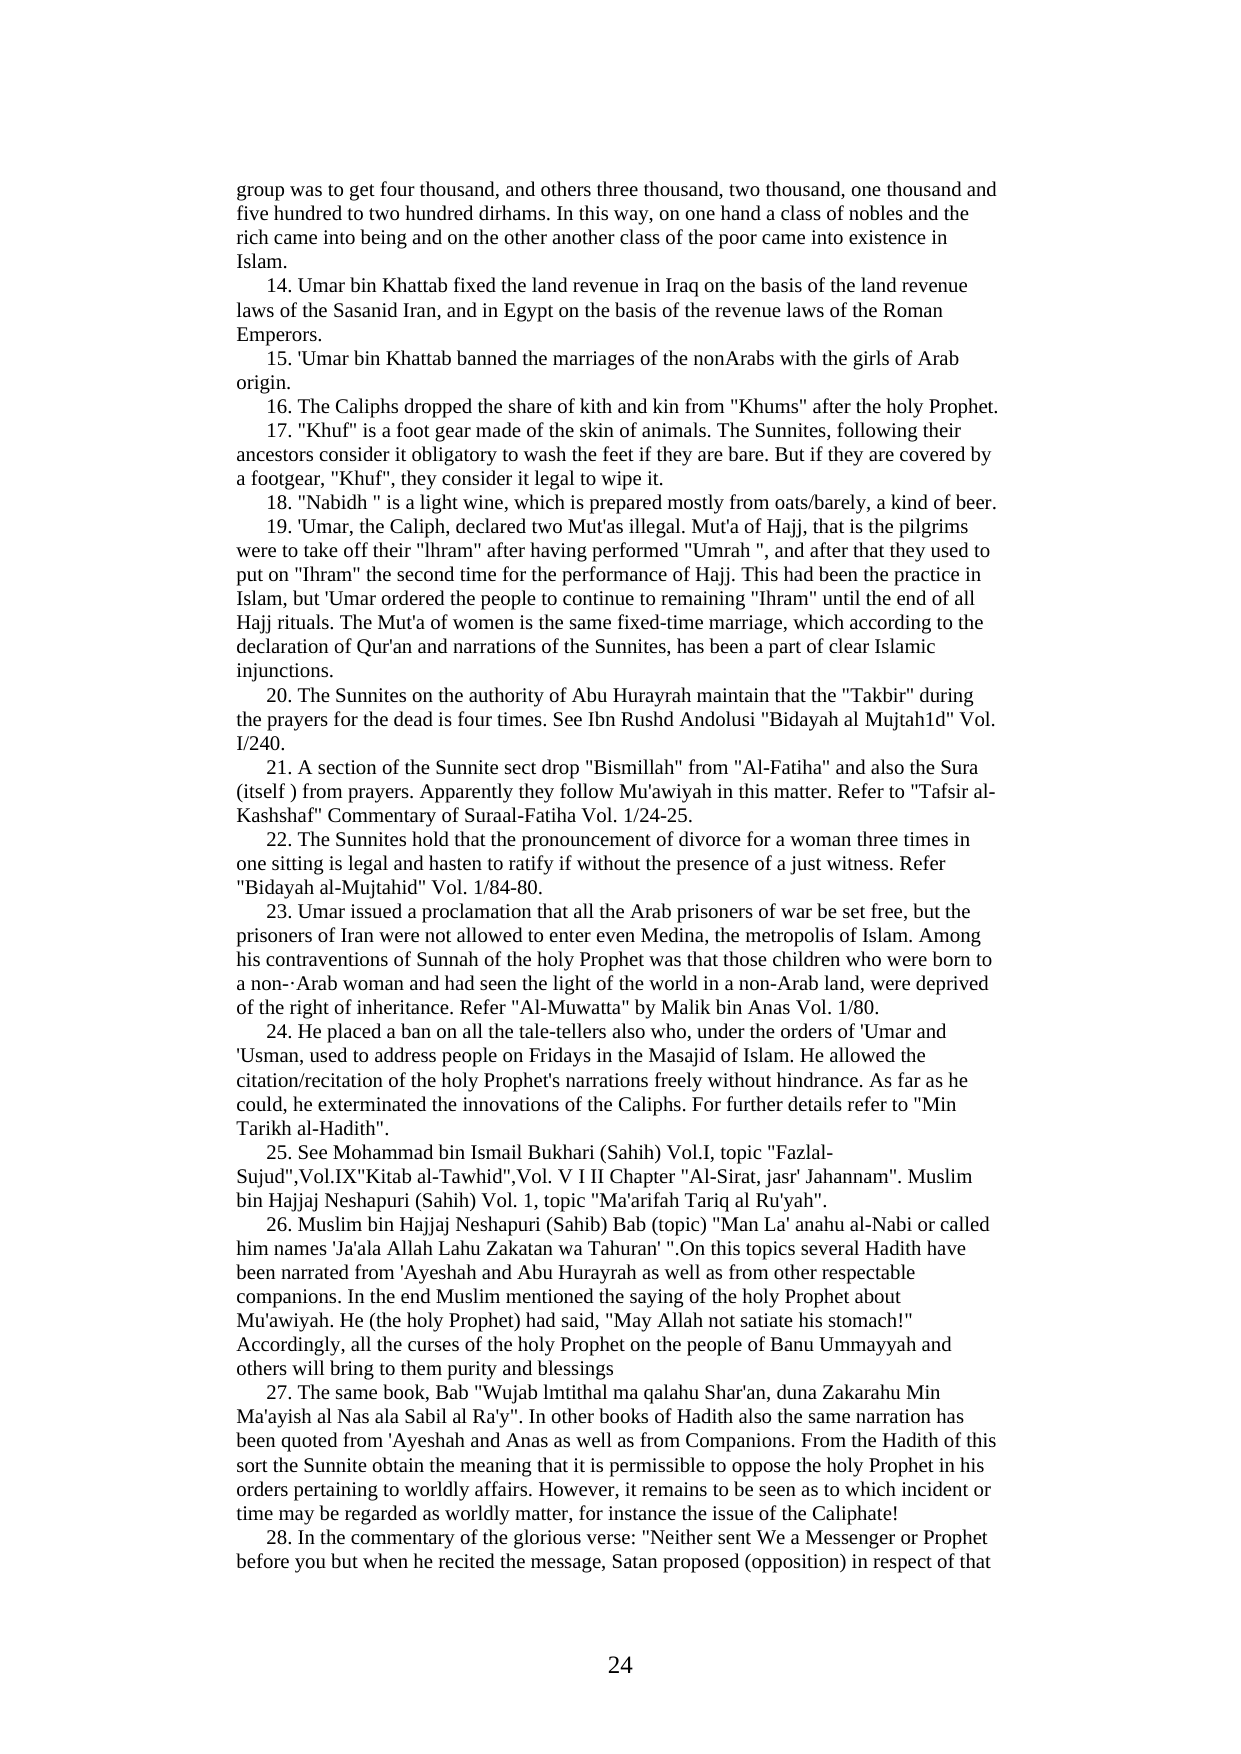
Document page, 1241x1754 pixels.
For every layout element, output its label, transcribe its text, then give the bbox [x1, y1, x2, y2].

text 16. The Caliphs dropped the share of kith and kin from "Khums" after the holy Prophet. [236, 394, 1004, 418]
text 25. See Mohammad bin Ismail Bukhari (Sahih) Vol.I, topic "Fazlal-Sujud",Vol.IX"Kitab al-Tawhid",Vol. V I II Chapter "Al-Sirat, jasr' Jahannam". Muslim bin Hajjaj Neshapuri (Sahih) Vol. 1, topic "Ma'arifah Tariq al­ Ru'yah". [236, 1140, 1004, 1212]
text 22. The Sunnites hold that the pronouncement of divorce for a woman three times in one sitting is legal and hasten to ratify if without the presence of a just witness. Refer "Bidayah al-Mujtahid" Vol. 1/84-80. [236, 827, 1004, 899]
text 27. The same book, Bab "Wujab lmtithal ma qalahu Shar'an, duna Zakarahu Min Ma'ayish al Nas ala Sabil al Ra'y". In other books of Hadith also the same narration has been quoted from 'Ayeshah and Anas as well as from Companions. From the Hadith of this sort the Sunnite obtain the meaning that it is permissible to oppose the holy Prophet in his orders pertaining to worldly affairs. However, it remains to be seen as to which incident or time may be regarded as worldly matter, for instance the issue of the Caliphate! [236, 1380, 1004, 1525]
text 24. He placed a ban on all the tale-tellers also who, under the orders of 'Umar and 'Usman, used to address people on Fridays in the Masajid of Islam. He allowed the citation/recitation of the holy Prophet's narrations freely without hindrance. As far as he could, he exterminated the innovations of the Caliphs. For further details refer to "Min Tarikh al-Hadith". [236, 1019, 1004, 1140]
text 23. Umar issued a proclamation that all the Arab prisoners of war be set free, but the prisoners of Iran were not allowed to enter even Medina, the metropolis of Islam. Among his contraventions of Sunnah of the holy Prophet was that those children who were born to a non-·Arab woman and had seen the light of the world in a non-Arab land, were deprived of the right of inheritance. Refer "Al-Muwatta" by Malik bin Anas Vol. 1/80. [236, 899, 1004, 1019]
text 18. "Nabidh " is a light wine, which is prepared mostly from oats/barely, a kind of beer. [236, 490, 1004, 514]
text 19. 'Umar, the Caliph, declared two Mut'as illegal. Mut'a of Hajj, that is the pilgrims were to take off their "lhram" after having performed "Umrah ", and after that they used to put on "Ihram" the second time for the performance of Hajj. This had been the practice in Islam, but 'Umar ordered the people to continue to remaining "Ihram" until the end of all Hajj rituals. The Mut'a of women is the same fixed-time marriage, which according to the declaration of Qur'an and narrations of the Sunnites, has been a part of clear Islamic injunctions. [236, 514, 1004, 682]
text 20. The Sunnites on the authority of Abu Hurayrah maintain that the "Takbir" during the prayers for the dead is four times. See Ibn Rushd Andolusi "Bidayah al­ Mujtah1d" Vol. I/240. [236, 682, 1004, 755]
text 17. "Khuf" is a foot gear made of the skin of animals. The Sunnites, following their ancestors consider it obligatory to wash the feet if they are bare. But if they are covered by a footgear, "Khuf", they consider it legal to wipe it. [236, 418, 1004, 490]
text 14. Umar bin Khattab fixed the land revenue in Iraq on the basis of the land revenue laws of the Sasanid Iran, and in Egypt on the basis of the revenue laws of the Roman Emperors. [236, 273, 1004, 346]
text 21. A section of the Sunnite sect drop "Bismillah" from "Al-Fatiha" and also the Sura (itself ) from prayers. Apparently they follow Mu'awiyah in this matter. Refer to "Tafsir al-Kashshaf" Commentary of Suraal-Fatiha Vol. 1/24-25. [236, 755, 1004, 827]
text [236, 177, 1004, 273]
text 15. 'Umar bin Khattab banned the marriages of the non­Arabs with the girls of Arab origin. [236, 346, 1004, 394]
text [236, 1525, 1004, 1573]
text 26. Muslim bin Hajjaj Neshapuri (Sahib) Bab (topic) "Man La' anahu al-Nabi or called him names 'Ja'ala Allah Lahu Zakatan wa Tahuran' ".On this topics several Hadith have been narrated from 'Ayeshah and Abu Hurayrah as well as from other respectable companions. In the end Muslim mentioned the saying of the holy Prophet about Mu'awiyah. He (the holy Prophet) had said, "May Allah not satiate his stomach!" Accordingly, all the curses of the holy Prophet on the people of Banu Ummayyah and others will bring to them purity and blessings [236, 1212, 1004, 1380]
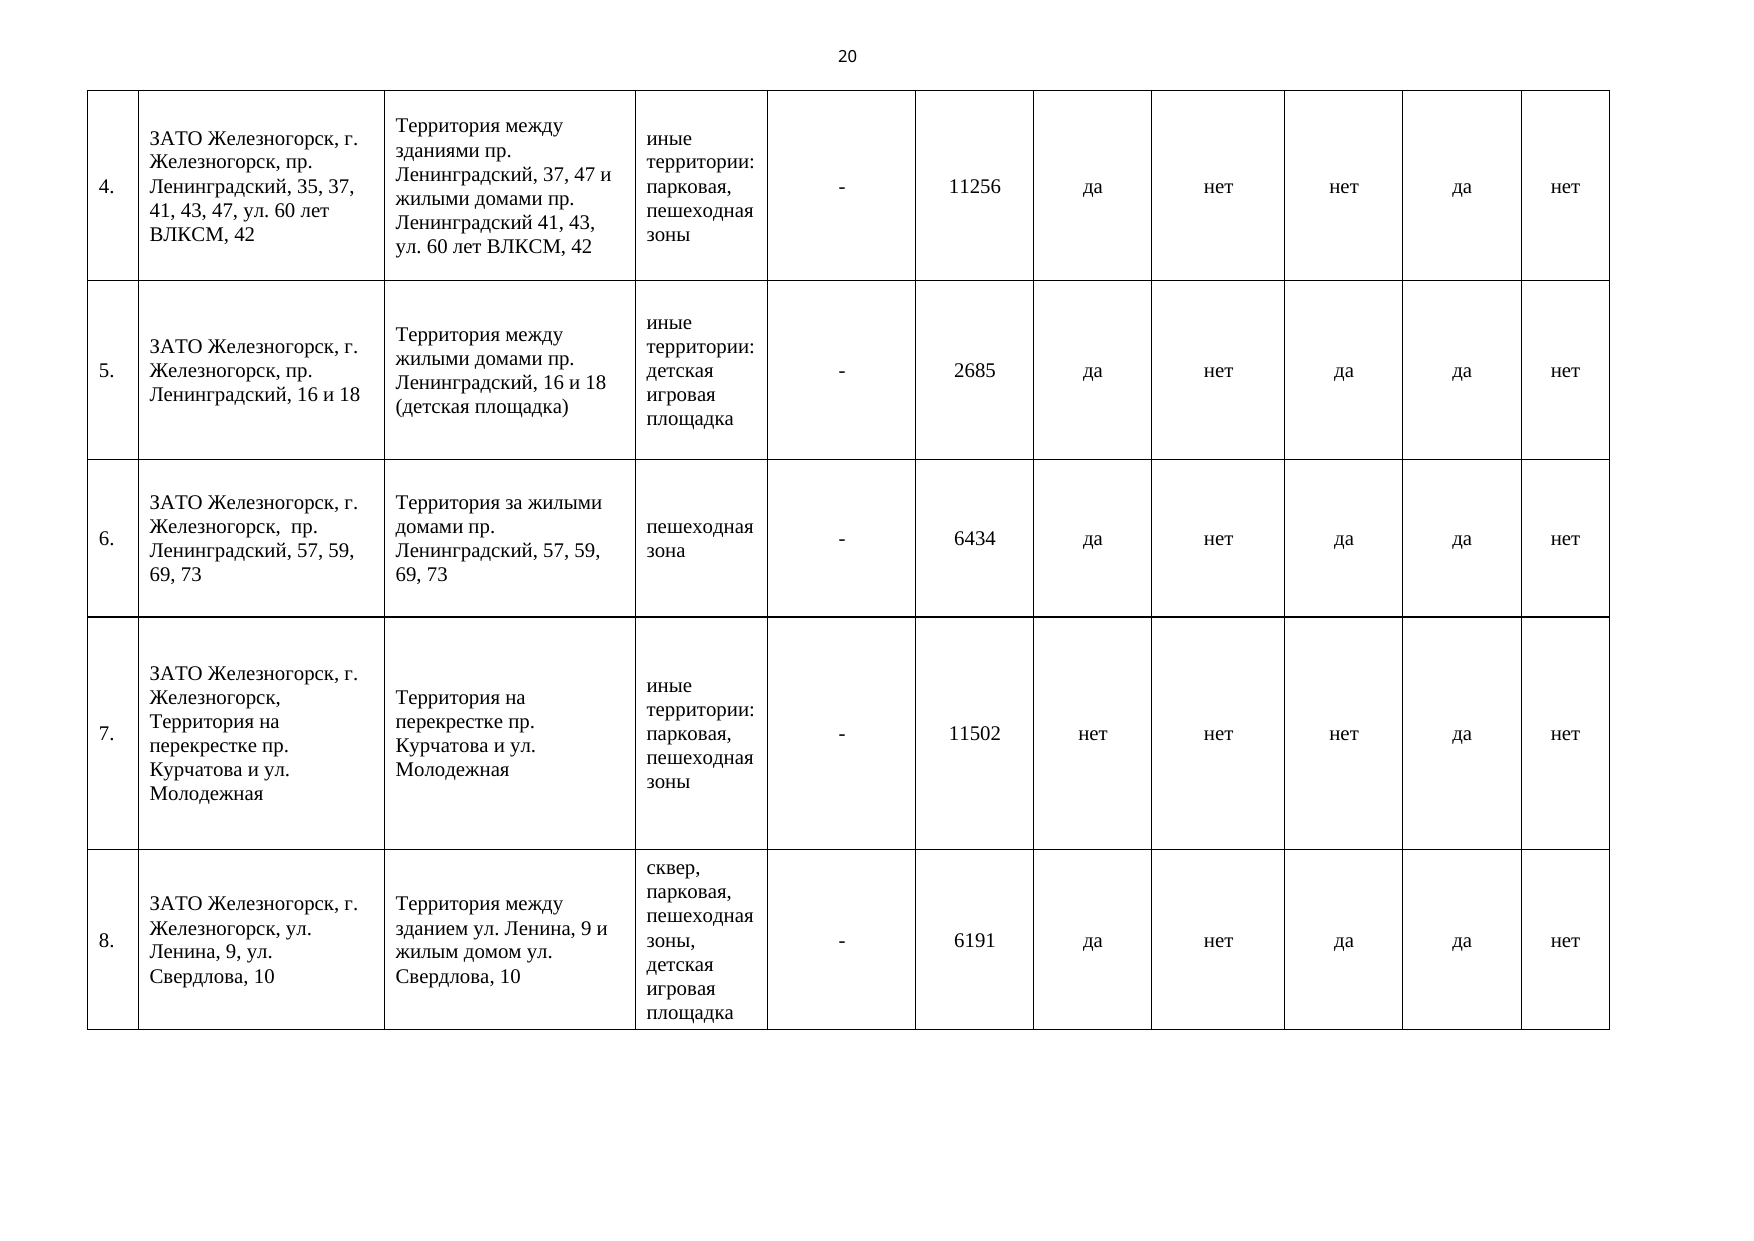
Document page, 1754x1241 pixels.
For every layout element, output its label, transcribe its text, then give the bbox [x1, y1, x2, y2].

table_cell нет [1285, 91, 1402, 280]
table_cell Территория за жилыми домами пр. Ленинградский, 57, 59, 69, 73 [385, 460, 635, 616]
table_cell да [1285, 850, 1402, 1029]
table_cell да [1034, 460, 1151, 616]
table_cell ЗАТО Железногорск, г. Железногорск, ул. Ленина, 9, ул. Свердлова, 10 [139, 850, 384, 1029]
table_cell ЗАТО Железногорск, г. Железногорск, пр. Ленинградский, 16 и 18 [139, 281, 384, 458]
table_cell - [768, 91, 915, 280]
table_cell Территория между жилыми домами пр. Ленинградский, 16 и 18 (детская площадка) [385, 281, 635, 458]
table_cell - [768, 460, 915, 616]
table_cell пешеходная зона [636, 460, 767, 616]
table_cell [88, 850, 138, 1029]
table_cell да [1403, 460, 1521, 616]
table_cell 11502 [916, 618, 1033, 849]
table_cell нет [1522, 460, 1609, 616]
table_cell - [768, 850, 915, 1029]
table_cell да [1034, 850, 1151, 1029]
table_cell нет [1152, 281, 1284, 458]
table_cell Территория между зданием ул. Ленина, 9 и жилым домом ул. Свердлова, 10 [385, 850, 635, 1029]
table_cell сквер, парковая, пешеходная зоны, детская игровая площадка [636, 850, 767, 1029]
table_cell ЗАТО Железногорск, г. Железногорск, пр. Ленинградский, 57, 59, 69, 73 [139, 460, 384, 616]
table_cell [88, 460, 138, 616]
table_cell 6191 [916, 850, 1033, 1029]
table_cell нет [1152, 91, 1284, 280]
table_cell да [1285, 281, 1402, 458]
table_cell иные территории: парковая, пешеходная зоны [636, 91, 767, 280]
table_cell да [1034, 281, 1151, 458]
table_cell нет [1152, 460, 1284, 616]
table_cell [88, 618, 138, 849]
table_cell да [1403, 618, 1521, 849]
table_cell да [1285, 460, 1402, 616]
table_cell да [1403, 281, 1521, 458]
table_cell нет [1522, 850, 1609, 1029]
table_cell 2685 [916, 281, 1033, 458]
table_cell нет [1152, 618, 1284, 849]
table_cell да [1403, 850, 1521, 1029]
table_cell нет [1285, 618, 1402, 849]
table_cell [88, 91, 138, 280]
table_cell [88, 281, 138, 458]
table_cell да [1034, 91, 1151, 280]
table_cell нет [1522, 281, 1609, 458]
table_cell ЗАТО Железногорск, г. Железногорск, пр. Ленинградский, 35, 37, 41, 43, 47, ул. 60 лет ВЛКСМ, 42 [139, 91, 384, 280]
table_cell нет [1522, 618, 1609, 849]
table_cell иные территории: детская игровая площадка [636, 281, 767, 458]
table_cell нет [1152, 850, 1284, 1029]
table_cell Территория между зданиями пр. Ленинградский, 37, 47 и жилыми домами пр. Ленинградский 41, 43, ул. 60 лет ВЛКСМ, 42 [385, 91, 635, 280]
table_cell ЗАТО Железногорск, г. Железногорск, Территория на перекрестке пр. Курчатова и ул. Молодежная [139, 618, 384, 849]
table_cell да [1403, 91, 1521, 280]
table_cell - [768, 281, 915, 458]
table_cell 6434 [916, 460, 1033, 616]
table_cell иные территории: парковая, пешеходная зоны [636, 618, 767, 849]
table_cell нет [1034, 618, 1151, 849]
table_cell 11256 [916, 91, 1033, 280]
table_cell - [768, 618, 915, 849]
table_cell нет [1522, 91, 1609, 280]
table_cell Территория на перекрестке пр. Курчатова и ул. Молодежная [385, 618, 635, 849]
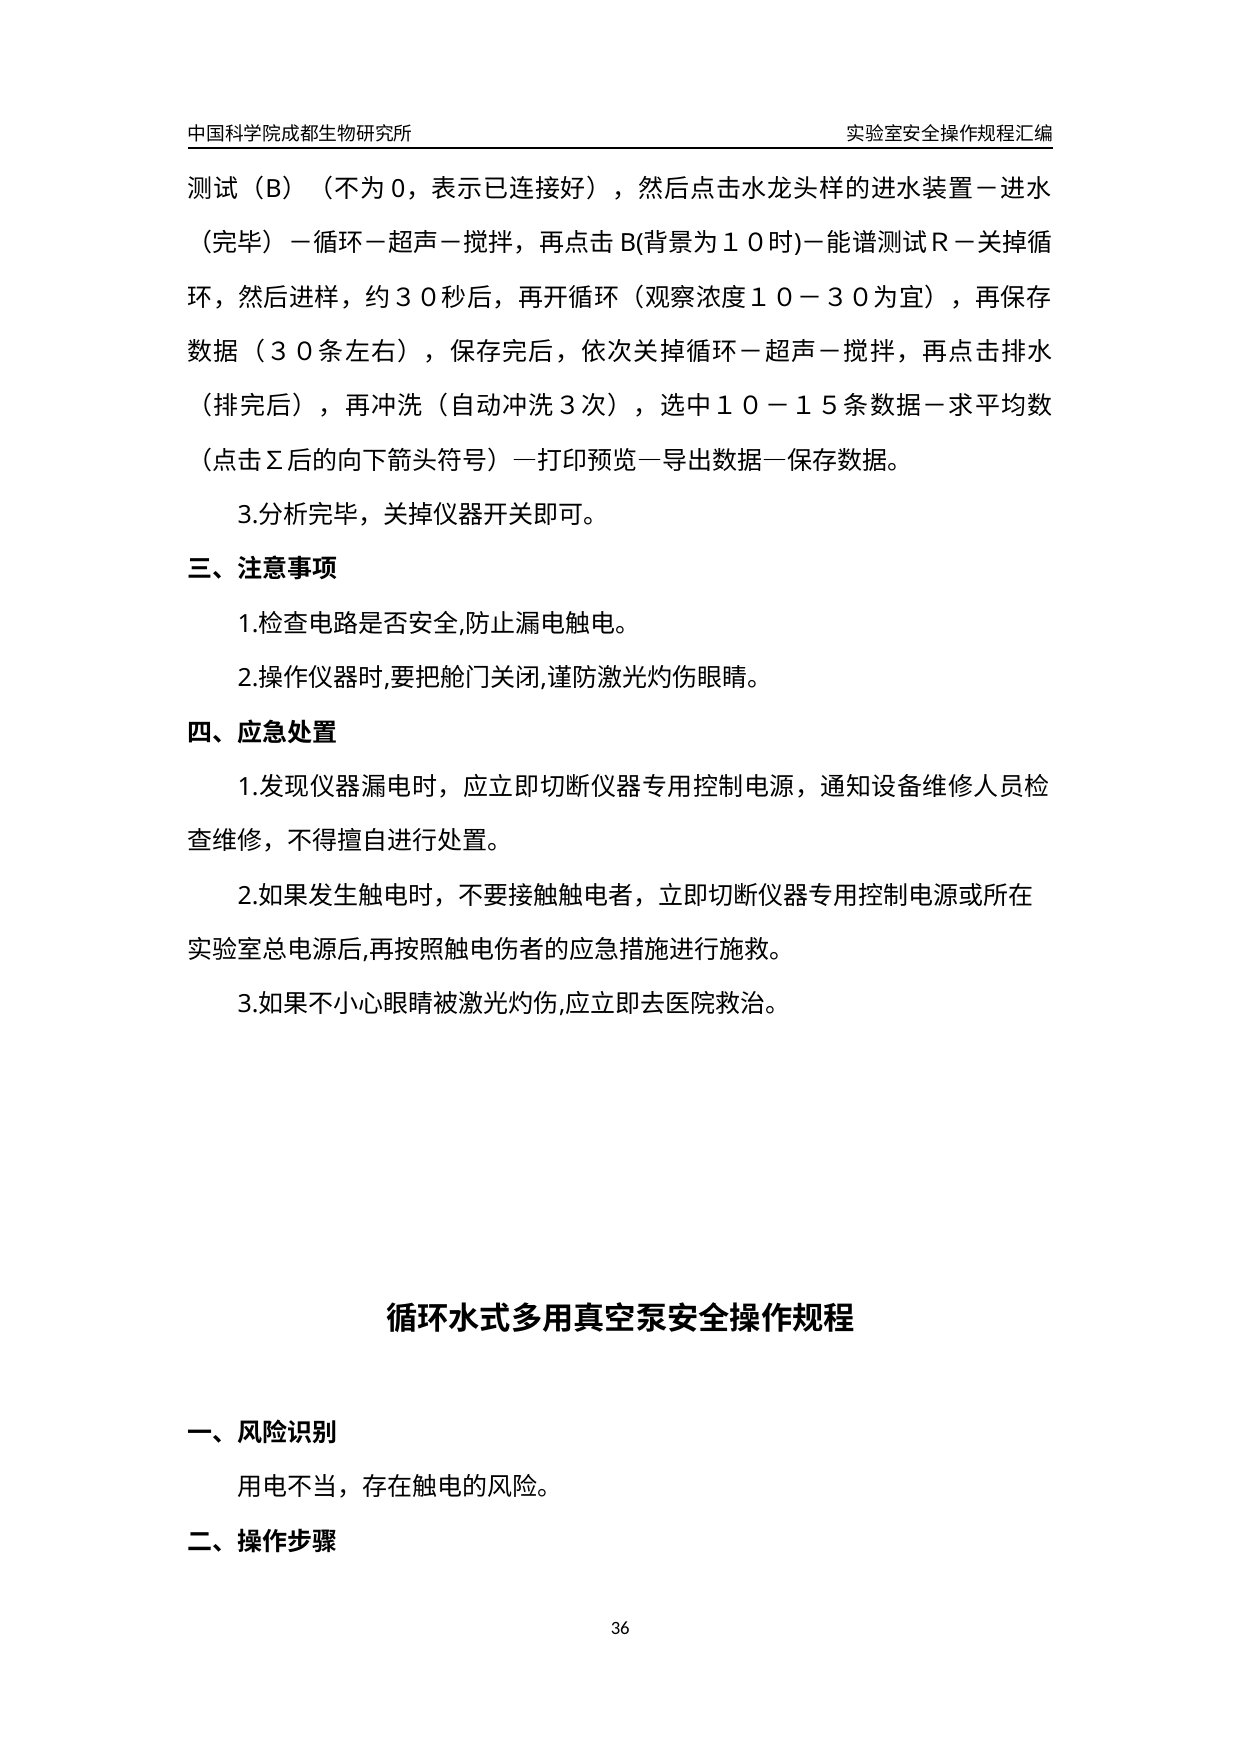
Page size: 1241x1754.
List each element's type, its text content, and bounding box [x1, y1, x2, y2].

▶ _What the exercise asks_
A complete answer lists each line of the data that holds the word "Ленинградский".

▶ _Your response_
table_cell Территория за жилыми домами пр. Ленинградский, 57, 59, 69, 73 [385, 460, 635, 616]
table_cell ЗАТО Железногорск, г. Железногорск, пр. Ленинградский, 16 и 18 [139, 281, 384, 458]
table_cell Территория между жилыми домами пр. Ленинградский, 16 и 18 (детская площадка) [385, 281, 635, 458]
table_cell ЗАТО Железногорск, г. Железногорск, пр. Ленинградский, 57, 59, 69, 73 [139, 460, 384, 616]
table_cell ЗАТО Железногорск, г. Железногорск, пр. Ленинградский, 35, 37, 41, 43, 47, ул. 60 лет ВЛКСМ, 42 [139, 91, 384, 280]
table_cell Территория между зданиями пр. Ленинградский, 37, 47 и жилыми домами пр. Ленинградский 41, 43, ул. 60 лет ВЛКСМ, 42 [385, 91, 635, 280]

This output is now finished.